Thanks Ali! Main concern is that the criteria is fairly loose compared to before. We should consider two factors in terms of validation:

• whether a custom operation is supported by the runtime c-api (a fixed set of linkable functions)
  • This PR doesn't actually remove the underlying limitation, so by itself removing the check doesn't seem like an improvement. Are you planning on removing the underlying limitation in an immediate follow-up?
• whether any operation is supported by the compiler
  • Generally this is a fixed set (all ops defined in the quantum dialect), plus any afforded by an extensibility mechanism (in this case only quantum.custom).
  • Does the implemented verification match these restrictions exactly? In the current state I don't think so.

[dime10]

I'm not convinced this function is sufficient to guarantee compatibility with the quantum dialect. Looking at the structure of an operator:

Operators are uniquely defined by their name, the wires they act on, their (trainable) parameters,
and their (non-trainable) hyperparameters. The trainable parameters can be tensors of any
supported auto-differentiation framework.
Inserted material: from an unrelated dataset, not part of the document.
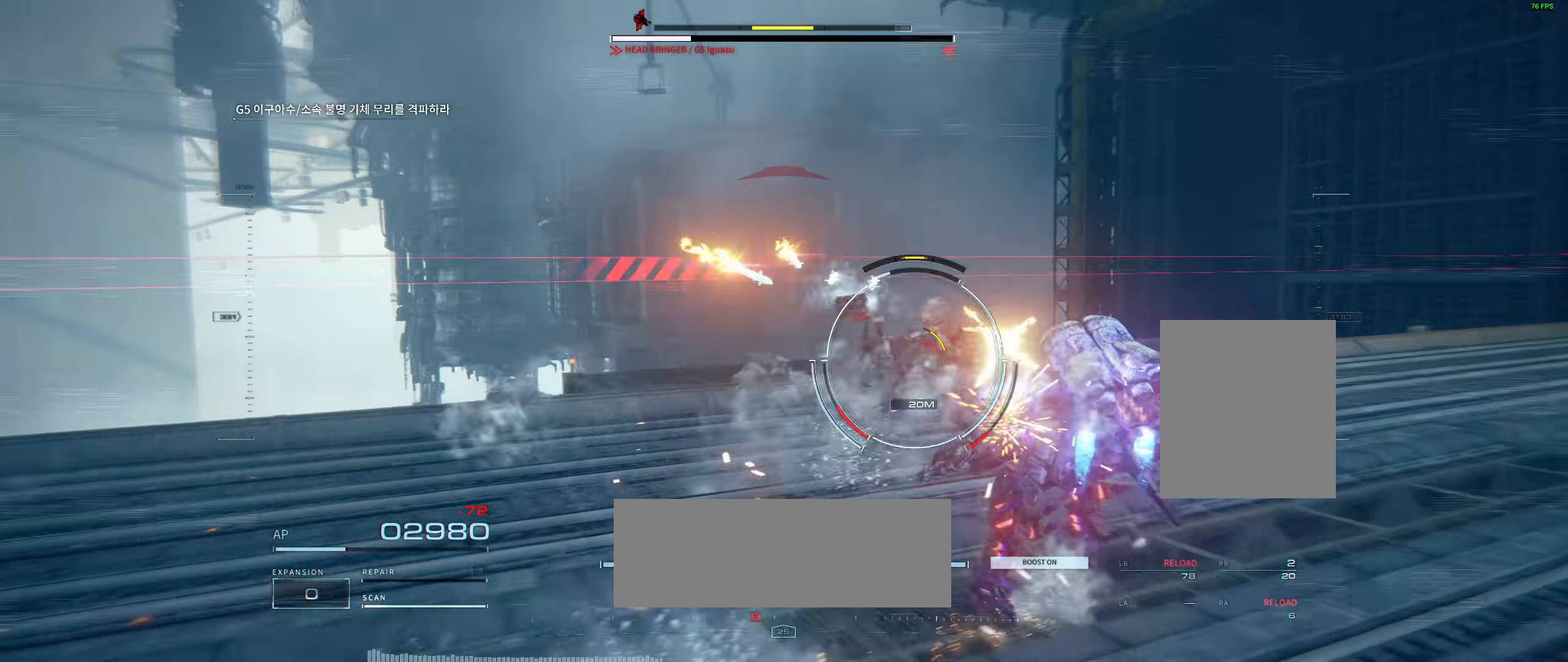
{"dt_ms": 1000, "buttons": [], "left_stick": "up-left"}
Name and wires are always supported by quantum.custom.

Hyperparameters are being checked below, although I don't know if the check is not too generic (i.e. I don't know if all hyperparameters are supported by all operation types).

The thing that's missing entirely is verifying parameters. Pennylane only requires that they be tensor-like, so this could be an arbitrary sequence of arbitrary tensors. This cannot be mapped to the quantum dialect at the moment. Some special ops support certain tensors (like 2D complex for quantum.unitary), but for the generic quantum.custom we would only support a sequence of scalar floats (or perhaps a single tensor that is flattened into a sequence of floats, but this could get highly inefficient if the tensor is large).

[dime10]

Do we need to consider operations like quantum.measure at all, since its signature even has a return value 🤔

[dime10]

Do we handle work wires when mapping to mlir?

[paul0403]

Is there a point to keep this empty set, considering its entire purpose is to be unioned with something else?

Or is it just for tests? In that case possibly related: #2114

[paul0403]

Any reason why not just

>>> x
{1: 2}
>>> y
{3: 4}
>>> x.update(y)
>>> x
{1: 2, 3: 4}

?